Homeland Security officials defended their reaction as being rooted in concern for those in their custody.
“The Border Patrol strives every day and works incredibly hard to take care of those in their custody,” a Department of Homeland Security official said, referring to the death of Alonzo-Gomez and Caal Maquin as “unfortunate incidents.”
“We are seeing a massive uptick and increase in the number of family units and children crossing the border,” the official added, which places “incredible strain” on resources and personnel, which have not yet been addressed by Congress.
“We’ll continue to ask Congress and the courts for help in alleviating the magnets and the incentives that are encouraging parents and smugglers to bring children on a dangerous journey.”
U.S. Customs and Border Protection Commissioner Kevin K. McAleenan announced that Border Patrol would be “conducting secondary medical checks” on all children in its custody, including both unaccompanied minors and those who were detained with family members. Officials told reporters that “95 percent” of those in custody have received those medical checks, but did not detail what those checks entailed.
The official also revealed that Homeland Security has asked the U.S. Centers for Disease Control and Prevention to investigate an uptick in “sick individuals” entering Border Patrol custody, and announced that Nielsen will travel to the border to examine medical screening at Border Patrol stations.
“I will be travelling [sic] to the border later this week to see first-hand the medical screenings and conditions at Border Patrol stations,” Nielsen said.
The number of children in Border Patrol custody fluctuates as new children are detained at the border and others are transferred into the custody of U.S. Immigration and Customs Enforcement, but number roughly between 1,400 and 1,500 on any given day.
During testimony in front of the Senate Judiciary Committee two weeks ago, McAleenan told senators that “our Border Patrol stations and ports of entry were built to handle mostly male, single adults in custody, not families or children.”
In a statement on Wednesday, Jordán Rodas Andrade, Guatemala’s human rights ombudsman, requested that the country’s ministry of foreign affairs accompany any formal investigation into Alonzo-Gomez’s death, “to verify whether the treatment received and the attention provided were adequate and that the necessary assistance is provided to the family of the deceased child.”
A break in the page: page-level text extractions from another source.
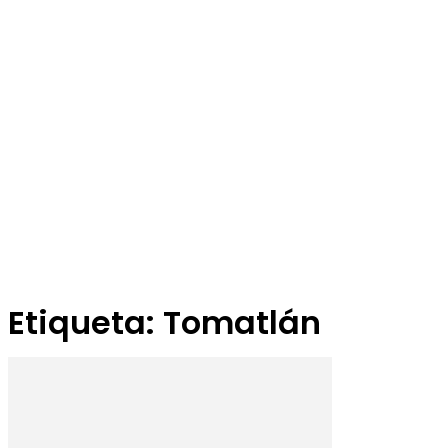
Etiqueta: Tomatlán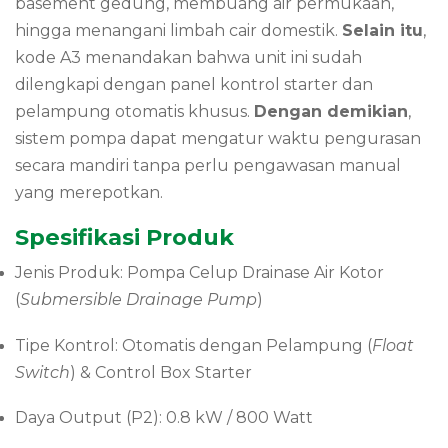
basement gedung, membuang air permukaan,
hingga menangani limbah cair domestik.
Selain itu
,
kode A3 menandakan bahwa unit ini sudah
dilengkapi dengan panel kontrol starter dan
pelampung otomatis khusus.
Dengan demikian
,
sistem pompa dapat mengatur waktu pengurasan
secara mandiri tanpa perlu pengawasan manual
yang merepotkan.
Spesifikasi Produk
Jenis Produk: Pompa Celup Drainase Air Kotor
(
Submersible Drainage Pump
)
Tipe Kontrol: Otomatis dengan Pelampung (
Float
Switch
) & Control Box Starter
Daya Output (P2): 0.8 kW / 800 Watt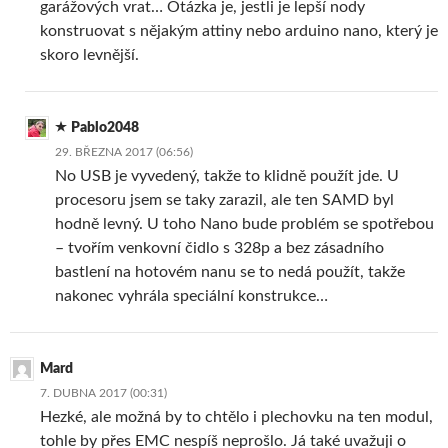
garážových vrat… Otázka je, jestli je lepší nody
konstruovat s nějakým attiny nebo arduino nano, který je
skoro levnější.
Pablo2048
29. BŘEZNA 2017 (06:56)
No USB je vyvedený, takže to klidně použít jde. U
procesoru jsem se taky zarazil, ale ten SAMD byl
hodně levný. U toho Nano bude problém se spotřebou
– tvořím venkovní čidlo s 328p a bez zásadního
bastlení na hotovém nanu se to nedá použít, takže
nakonec vyhrála speciální konstrukce…
Mard
7. DUBNA 2017 (00:31)
Hezké, ale možná by to chtělo i plechovku na ten modul,
tohle by přes EMC nespíš neprošlo. Já také uvažuji o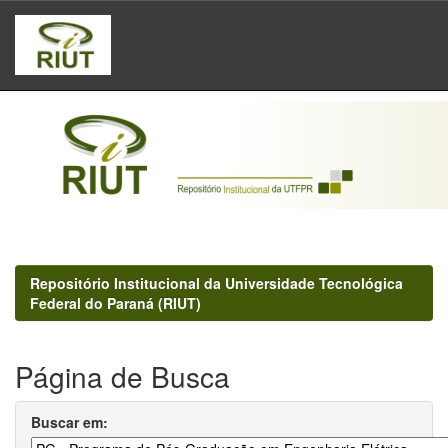
Skip
navigation
Repositório Institucional da Universidade Tecnológica
Federal do Paraná (RIUT)
Página de Busca
Buscar em:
Andrade also urged the United States to recognize the human rights of migrants “regardless of their immigration status.”
Alonzo-Gomez’s father has spoken with his spouse in Guatemala, officials told reporters, as well as with the Guatemalan Consulate. His son’s body has been sent to Albuquerque for an autopsy, after which it will be delivered to the Alamogordo Funeral Home.
“Currently the father is detained, pending a transfer to ICE,” the official said.